◆ **WORK TO COMPLETE**:
The goal is a clean copy of all the data below, with pictures dropped and everything else retyped exactly.

◆ **AVAILABLE DATA**:
-- Opening Marker --

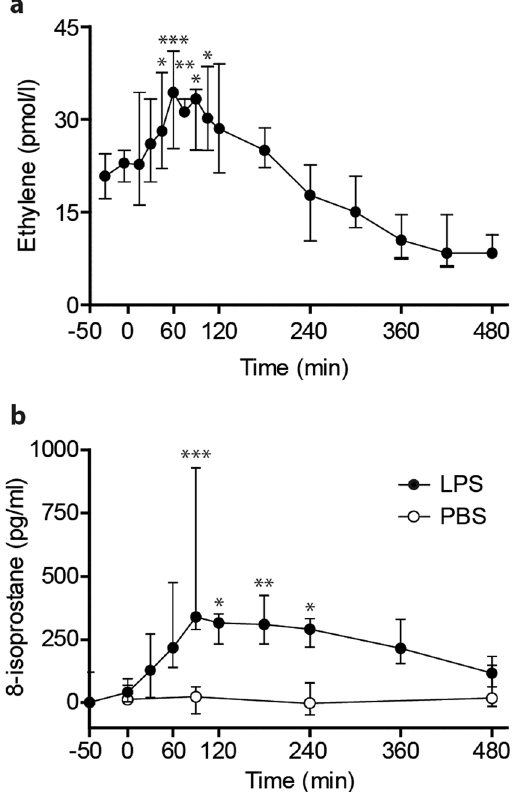
Figure 3. Ethylene and 8-isoprostane release during human endotoxemia. ( a ) Time course of ethylene levels in breath of healthy volunteers after intravenous administration of a single dose of LPS at t = 0. (b) Time course of 8-isoprostane levels as determined by EIA in serum samples of healthy volunteers after intravenous administration of a single dose of LPS (present study, n = 8) or phosphate buffered saline (PBS) (previous study, n = 6) at t = 0. Data points show median with interquartile range, asterisks indicate significance compared to baseline (t = − 30 for ethylene, t = 0/ − 50 for 8-isoprostane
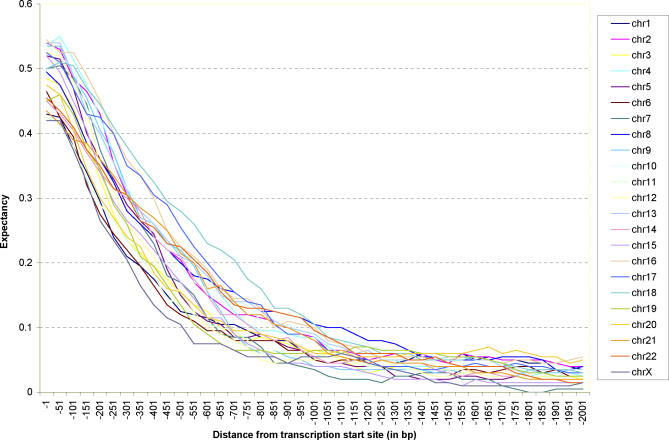
CpG Island Positional BiasCpG island expectancy is plotted for each chromosome as a function of the distance from the TSS. This type of data was used to normalize many of the features in this study for distance from the TSS. In this figure, the expectancy of being in a CpG island at position −1 for any promoter region is ~0.5.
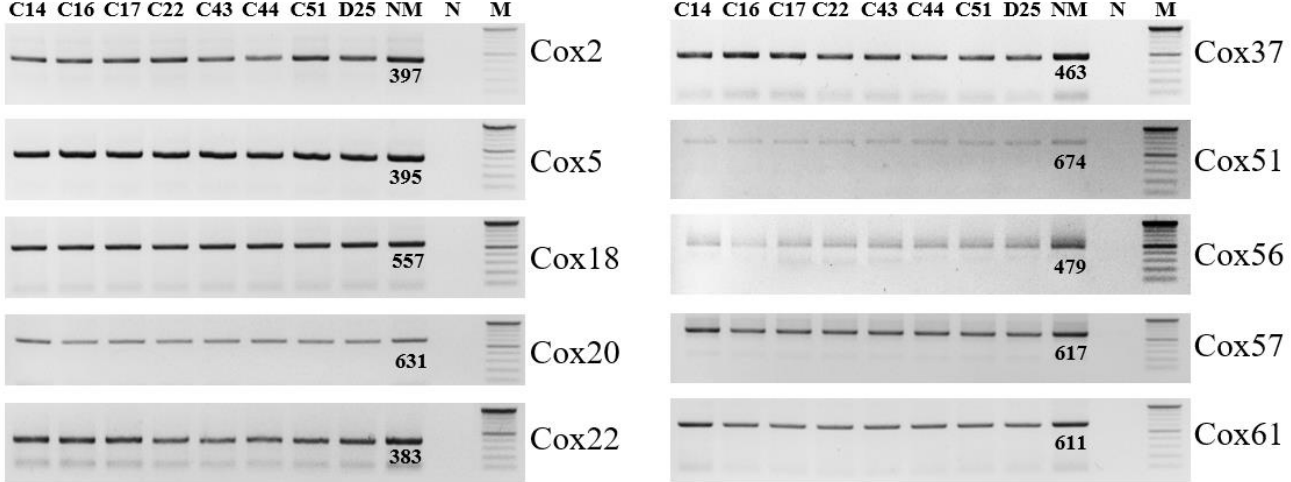
Figure 4. Amplification of 10 spacers for MST analysis. The 10 spacers, including Cox2, Cox5, Cox18, Cox20, Cox22, Cox37, Cox51, Cox56, Cox57, and Cox61, were amplified from eight vaginal swab samples: C14, C16, C17, C22, C43, C44, C51, and D25. “NM” is the Nine Mile strain with amplicon size (in base pair long) of each marker is shown, “M” is 100 bp DNA marker, and “N” is negative control without DNA template.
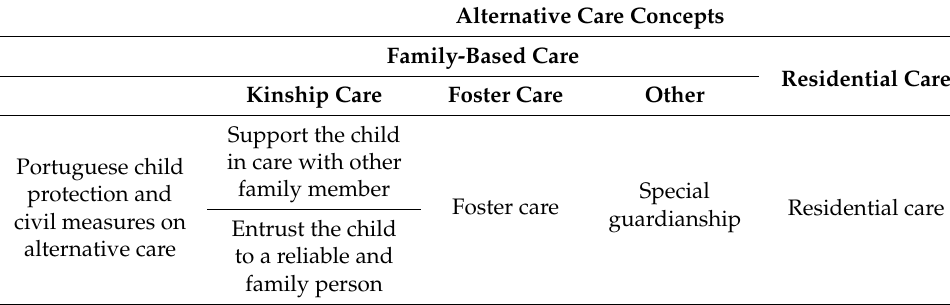
Table 1. A proposal categorisation of alternative care concepts. Source: own elaboration.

-- Closing Marker --

◆ **SOLVED EXERCISE**:
Figure 3. Ethylene and 8-isoprostane release during human endotoxemia. ( a ) Time course of ethylene levels in breath of healthy volunteers after intravenous administration of a single dose of LPS at t = 0. (b) Time course of 8-isoprostane levels as determined by EIA in serum samples of healthy volunteers after intravenous administration of a single dose of LPS (present study, n = 8) or phosphate buffered saline (PBS) (previous study, n = 6) at t = 0. Data points show median with interquartile range, asterisks indicate significance compared to baseline (t = − 30 for ethylene, t = 0/ − 50 for 8-isoprostane
CpG Island Positional BiasCpG island expectancy is plotted for each chromosome as a function of the distance from the TSS. This type of data was used to normalize many of the features in this study for distance from the TSS. In this figure, the expectancy of being in a CpG island at position −1 for any promoter region is ~0.5.
Figure 4. Amplification of 10 spacers for MST analysis. The 10 spacers, including Cox2, Cox5, Cox18, Cox20, Cox22, Cox37, Cox51, Cox56, Cox57, and Cox61, were amplified from eight vaginal swab samples: C14, C16, C17, C22, C43, C44, C51, and D25. “NM” is the Nine Mile strain with amplicon size (in base pair long) of each marker is shown, “M” is 100 bp DNA marker, and “N” is negative control without DNA template.
Table 1. A proposal categorisation of alternative care concepts. Source: own elaboration.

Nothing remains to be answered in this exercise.